=== Page excerpt ===
157. Declare a Function Template as a Friend of Another Class Template
There are various forms of friend declarations within a class template: a non-template friend, a specialized template friend, and a class template friend. A function template can also be declared as a friend of a class template. For instance, you might add an overloaded operator == function template to test the equality of two Vector objects. By doing so, you ensure that for every specialization of Vector, the implementation will generate a corresponding specialization of the overloaded operator == as well. Unfortunately, the declaration of a function template friend is rather complex. This following example walks you through these intricate steps and demonstrates how to do the declaration.
In order to declare a template function as a friend, you first have to forward declare the class template and the friend function template as follows:

template <class T> class Vector; // class template forward declaration
// forward declaration of the function template to be used as a friend
template <class T> bool operator== (const Vector<T>& v1, const Vector<T>& v2);
Next, you declare the friend function template inside the class body:

template <class T> class Vector
{
public:
//…
friend bool operator==<T> (const Vector<T>& v1, const Vector<T>& v2);
};
Finally, you define the friend function template as follows:

template <class T> bool operator== (const Vector<T>& v1, const Vector<T>& v2)
{
// two Vectors are equal if and only if:
// 1) they have the same number of elements;
// 2) every element in one Vector is identical to the corresponding element in the second one

if (v1.size() != v2.size() )
return false;
for (size_t i = 0; i<v1.size(); i++)
{
if(v1[i] != v2[i])

=== Work instructions ===
Retype the stretch of the friend function template excerpt that opens with the words "157. Declare a" and closes with "do the declaration.".

=== Records provided ===

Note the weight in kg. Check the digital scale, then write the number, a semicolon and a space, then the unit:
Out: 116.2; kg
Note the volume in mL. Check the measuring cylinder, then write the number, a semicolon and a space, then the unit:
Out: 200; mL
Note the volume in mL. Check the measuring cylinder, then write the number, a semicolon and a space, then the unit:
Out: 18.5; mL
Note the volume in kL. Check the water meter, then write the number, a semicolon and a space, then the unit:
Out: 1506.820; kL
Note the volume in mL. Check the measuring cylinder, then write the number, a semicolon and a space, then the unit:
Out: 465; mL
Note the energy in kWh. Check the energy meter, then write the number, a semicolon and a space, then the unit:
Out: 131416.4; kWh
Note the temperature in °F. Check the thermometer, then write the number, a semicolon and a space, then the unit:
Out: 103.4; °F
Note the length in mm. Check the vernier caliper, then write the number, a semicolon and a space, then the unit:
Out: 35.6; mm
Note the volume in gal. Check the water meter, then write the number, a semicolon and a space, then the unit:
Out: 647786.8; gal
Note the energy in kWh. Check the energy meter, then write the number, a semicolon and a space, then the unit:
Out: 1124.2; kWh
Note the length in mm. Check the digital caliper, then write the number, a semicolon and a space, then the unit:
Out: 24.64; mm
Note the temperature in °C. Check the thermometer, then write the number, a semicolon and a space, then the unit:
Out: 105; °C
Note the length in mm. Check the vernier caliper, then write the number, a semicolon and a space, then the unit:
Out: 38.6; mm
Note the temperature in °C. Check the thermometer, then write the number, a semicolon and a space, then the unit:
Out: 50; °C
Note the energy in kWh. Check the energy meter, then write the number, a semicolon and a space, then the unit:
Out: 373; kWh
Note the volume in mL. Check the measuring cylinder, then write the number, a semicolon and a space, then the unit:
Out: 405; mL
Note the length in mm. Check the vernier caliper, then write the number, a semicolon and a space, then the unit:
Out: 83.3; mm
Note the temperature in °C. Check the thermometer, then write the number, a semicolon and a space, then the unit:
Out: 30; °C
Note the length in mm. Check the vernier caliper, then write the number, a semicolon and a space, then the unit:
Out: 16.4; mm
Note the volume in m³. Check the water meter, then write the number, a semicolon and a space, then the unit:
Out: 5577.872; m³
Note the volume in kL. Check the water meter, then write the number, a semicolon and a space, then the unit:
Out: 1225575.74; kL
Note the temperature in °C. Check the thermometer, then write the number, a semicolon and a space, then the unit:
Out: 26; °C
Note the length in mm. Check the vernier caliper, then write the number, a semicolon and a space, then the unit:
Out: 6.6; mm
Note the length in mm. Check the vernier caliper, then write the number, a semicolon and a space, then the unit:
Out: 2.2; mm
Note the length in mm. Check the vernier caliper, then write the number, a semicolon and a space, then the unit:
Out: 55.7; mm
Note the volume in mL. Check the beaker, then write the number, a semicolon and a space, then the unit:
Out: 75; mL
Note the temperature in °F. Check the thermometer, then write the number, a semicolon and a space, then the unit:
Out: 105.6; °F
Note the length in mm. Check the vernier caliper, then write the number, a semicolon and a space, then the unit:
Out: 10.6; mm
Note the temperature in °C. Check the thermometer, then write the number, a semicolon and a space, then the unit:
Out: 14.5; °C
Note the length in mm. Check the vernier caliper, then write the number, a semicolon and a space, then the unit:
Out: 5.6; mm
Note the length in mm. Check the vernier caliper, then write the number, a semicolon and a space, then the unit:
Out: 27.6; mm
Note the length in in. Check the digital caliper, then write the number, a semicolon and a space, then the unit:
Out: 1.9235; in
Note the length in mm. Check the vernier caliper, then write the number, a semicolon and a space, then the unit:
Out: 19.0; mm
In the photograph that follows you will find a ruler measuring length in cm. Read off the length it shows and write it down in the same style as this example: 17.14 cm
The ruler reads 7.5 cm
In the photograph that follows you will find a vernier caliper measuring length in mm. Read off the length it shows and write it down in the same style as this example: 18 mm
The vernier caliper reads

=== The answer ===
157. Declare a Function Template as a Friend of Another Class Template
There are various forms of friend declarations within a class template: a non-template friend, a specialized template friend, and a class template friend. A function template can also be declared as a friend of a class template. For instance, you might add an overloaded operator == function template to test the equality of two Vector objects. By doing so, you ensure that for every specialization of Vector, the implementation will generate a corresponding specialization of the overloaded operator == as well. Unfortunately, the declaration of a function template friend is rather complex. This following example walks you through these intricate steps and demonstrates how to do the declaration.